## AUFGABEN
[a] Beantworte anhand des Ausgangstexts zum AZ-Wahlstammtisch:
(i) Welches Getränk gab es bei dem Gespräch?
(ii) Wie viele Leser stellen dem Ministerpräsidenten ihre Fragen?
(iii) Welcher Partei gehört Günther Beckstein an?
[b] Ermittle alle Zeilen der Datensätze, die die Zeichenfolge „WELAIK“ enthalten, und gib sie vollständig wieder. Achte dabei auf Groß- und Kleinschreibung.

## AUSGANGSTEXT
%%
Gregor Feindt Angeregtes Gespräch bei Weißbier und Brotzeit: Günther Beckstein (M. ) mit den Lesern, AZ-Chefredakteur Arno Makowsky und Redakteurin Angela Böhm.

MÜNCHEN - Der AZ-Wahlstammtisch mit Ministerpräsident Günther Beckstein. Sieben Leser stellen dem CSU-Politiker ihre Fragen Trotz allem Stress und dem Wahlkampfendspurt stellt sich der Ministerpräsident den Fragen der AZ und ihrer Leser.
%%
Gespeicherte Dateneinträge
%%
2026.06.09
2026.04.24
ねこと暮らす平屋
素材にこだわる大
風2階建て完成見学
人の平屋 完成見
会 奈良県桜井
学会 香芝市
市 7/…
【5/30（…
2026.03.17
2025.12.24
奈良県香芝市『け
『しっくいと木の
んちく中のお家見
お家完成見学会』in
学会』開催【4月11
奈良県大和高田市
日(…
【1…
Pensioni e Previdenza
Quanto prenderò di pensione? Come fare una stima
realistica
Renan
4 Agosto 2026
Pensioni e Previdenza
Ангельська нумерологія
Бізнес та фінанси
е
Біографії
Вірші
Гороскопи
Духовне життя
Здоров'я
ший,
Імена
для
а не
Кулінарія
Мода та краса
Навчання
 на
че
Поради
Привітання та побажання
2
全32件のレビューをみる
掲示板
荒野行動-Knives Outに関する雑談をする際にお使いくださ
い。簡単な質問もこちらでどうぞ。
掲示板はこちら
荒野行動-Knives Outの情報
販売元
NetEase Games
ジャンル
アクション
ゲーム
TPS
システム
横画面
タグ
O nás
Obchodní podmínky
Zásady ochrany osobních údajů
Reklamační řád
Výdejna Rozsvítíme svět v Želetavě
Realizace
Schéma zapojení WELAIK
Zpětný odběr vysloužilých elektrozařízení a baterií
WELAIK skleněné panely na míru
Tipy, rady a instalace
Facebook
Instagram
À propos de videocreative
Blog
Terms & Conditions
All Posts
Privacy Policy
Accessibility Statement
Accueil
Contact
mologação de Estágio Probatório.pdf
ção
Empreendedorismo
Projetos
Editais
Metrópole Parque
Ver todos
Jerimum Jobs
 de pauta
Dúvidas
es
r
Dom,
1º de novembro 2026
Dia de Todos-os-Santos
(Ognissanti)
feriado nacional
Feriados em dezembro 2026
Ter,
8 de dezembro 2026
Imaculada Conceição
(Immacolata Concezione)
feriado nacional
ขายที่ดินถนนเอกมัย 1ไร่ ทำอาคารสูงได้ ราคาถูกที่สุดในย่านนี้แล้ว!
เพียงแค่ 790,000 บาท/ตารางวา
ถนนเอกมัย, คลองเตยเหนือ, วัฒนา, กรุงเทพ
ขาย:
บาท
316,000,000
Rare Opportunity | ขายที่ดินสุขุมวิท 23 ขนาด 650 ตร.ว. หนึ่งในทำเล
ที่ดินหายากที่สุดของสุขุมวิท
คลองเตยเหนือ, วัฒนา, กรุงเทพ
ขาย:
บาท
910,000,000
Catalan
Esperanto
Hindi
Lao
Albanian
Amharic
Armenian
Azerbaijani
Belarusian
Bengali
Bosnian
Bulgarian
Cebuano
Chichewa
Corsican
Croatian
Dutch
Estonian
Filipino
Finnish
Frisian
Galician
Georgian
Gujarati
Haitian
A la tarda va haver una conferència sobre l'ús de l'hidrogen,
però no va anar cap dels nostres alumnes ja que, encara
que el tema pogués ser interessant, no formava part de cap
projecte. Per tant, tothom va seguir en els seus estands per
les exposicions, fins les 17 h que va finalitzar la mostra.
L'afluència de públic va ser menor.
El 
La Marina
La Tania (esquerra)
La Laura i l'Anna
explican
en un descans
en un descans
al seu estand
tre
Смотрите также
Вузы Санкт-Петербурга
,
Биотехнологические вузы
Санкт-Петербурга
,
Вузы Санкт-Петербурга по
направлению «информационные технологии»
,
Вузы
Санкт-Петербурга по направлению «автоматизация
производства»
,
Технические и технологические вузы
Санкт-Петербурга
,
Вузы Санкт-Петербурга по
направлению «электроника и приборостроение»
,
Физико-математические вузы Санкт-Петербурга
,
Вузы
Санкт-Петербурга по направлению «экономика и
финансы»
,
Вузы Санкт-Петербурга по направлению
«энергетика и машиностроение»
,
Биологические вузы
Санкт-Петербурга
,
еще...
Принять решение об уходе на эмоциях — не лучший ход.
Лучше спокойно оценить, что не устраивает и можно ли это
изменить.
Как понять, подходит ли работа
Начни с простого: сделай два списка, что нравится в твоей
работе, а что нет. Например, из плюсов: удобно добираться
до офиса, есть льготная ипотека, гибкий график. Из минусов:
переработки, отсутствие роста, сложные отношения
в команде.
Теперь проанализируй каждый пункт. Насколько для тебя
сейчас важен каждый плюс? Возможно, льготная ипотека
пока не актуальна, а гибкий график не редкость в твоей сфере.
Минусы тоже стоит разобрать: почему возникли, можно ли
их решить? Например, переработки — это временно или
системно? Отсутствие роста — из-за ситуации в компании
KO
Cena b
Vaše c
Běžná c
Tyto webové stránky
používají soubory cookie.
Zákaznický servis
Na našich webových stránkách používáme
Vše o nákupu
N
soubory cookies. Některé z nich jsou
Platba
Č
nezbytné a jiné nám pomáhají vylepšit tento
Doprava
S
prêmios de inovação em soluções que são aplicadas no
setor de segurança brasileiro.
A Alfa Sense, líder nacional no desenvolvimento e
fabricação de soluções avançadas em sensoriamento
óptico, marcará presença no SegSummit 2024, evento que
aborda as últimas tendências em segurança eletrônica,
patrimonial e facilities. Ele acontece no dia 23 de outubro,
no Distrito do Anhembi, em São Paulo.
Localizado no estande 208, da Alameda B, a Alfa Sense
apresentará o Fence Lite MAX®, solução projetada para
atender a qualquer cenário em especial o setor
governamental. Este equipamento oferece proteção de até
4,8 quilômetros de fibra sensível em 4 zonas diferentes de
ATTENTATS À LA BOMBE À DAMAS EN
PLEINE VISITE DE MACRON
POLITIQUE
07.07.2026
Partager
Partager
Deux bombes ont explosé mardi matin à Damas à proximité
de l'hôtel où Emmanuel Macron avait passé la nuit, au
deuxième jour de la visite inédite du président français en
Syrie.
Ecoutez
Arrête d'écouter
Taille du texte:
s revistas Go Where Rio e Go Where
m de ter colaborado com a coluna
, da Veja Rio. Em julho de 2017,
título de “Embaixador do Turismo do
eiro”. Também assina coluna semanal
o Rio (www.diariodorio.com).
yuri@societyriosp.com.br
%%
## LÖSUNGEN
[a]
(i) Weißbier
(ii) Sieben
(iii) CSU

[b]
Schéma zapojení WELAIK
WELAIK skleněné panely na míru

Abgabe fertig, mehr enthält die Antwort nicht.